KALI WAAL
Beyond
In the short film KALI WAAL, landscape design is both poison and remedy. A nature reserve in the Netherlands is the setting for an ecological controversy. Decades of industrial sand extraction created lakes so deep that no light can reach the bottom. Industries recently started to dump contaminated mud in these lakes, claiming that this will increase the biodiversity. A group of researchers gradually discovers that this landscape is neither an innocent rewilding project, nor an ecological dead-end. As resilient forms of life take center stage, a new ecology of plants, bacteria, animals, and machines increasingly takes over the film.
The film evolved through conversations that the filmmaker had with local activist groups, water ecologists from the University of Wageningen – and an international group of artistic researchers. Besides these human characters, the film also involves non-human actors that have influenced the recordings, such as; a herd of cows, horses, crabs, insects and a dog.
Bio director:
Jasper Baldwin Coppes (1983, Amsterdam) is a visual artist who works in a diverse range of media such as films, sound performances, installations and writing.
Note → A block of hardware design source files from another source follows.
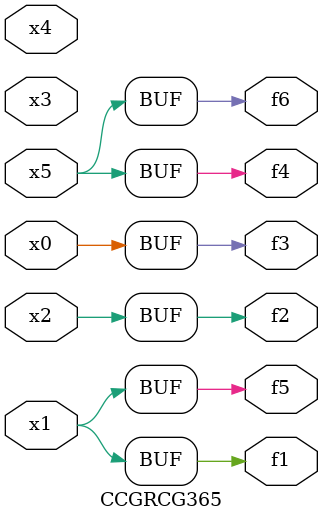
<source format=v>
module CCGRCG365(
	input x0, x1, x2, x3, x4, x5,
	output f1, f2, f3, f4, f5, f6
);
	assign f1 = x1;
	assign f2 = x2;
	assign f3 = x0;
	assign f4 = x5;
	assign f5 = x1;
	assign f6 = x5;
endmodule

</source>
In these, Coppes explores the ways in which dominant narratives about the world and its inhabitants can be transformed. Controversial landscapes, other-than-human entities and silent objects have often been the core interests in his practice. Coppes graduated from the Gerrit Rietveld Academie in 2008 and was a fellow at the Jan van Eyck Academie in Maastricht in 2010 and 2011. He has participated in international exhibitions, film festivals and conferences and is a tutor at the Royal Academy of Art in The Hague and the Rietveld Academy in Amsterdam.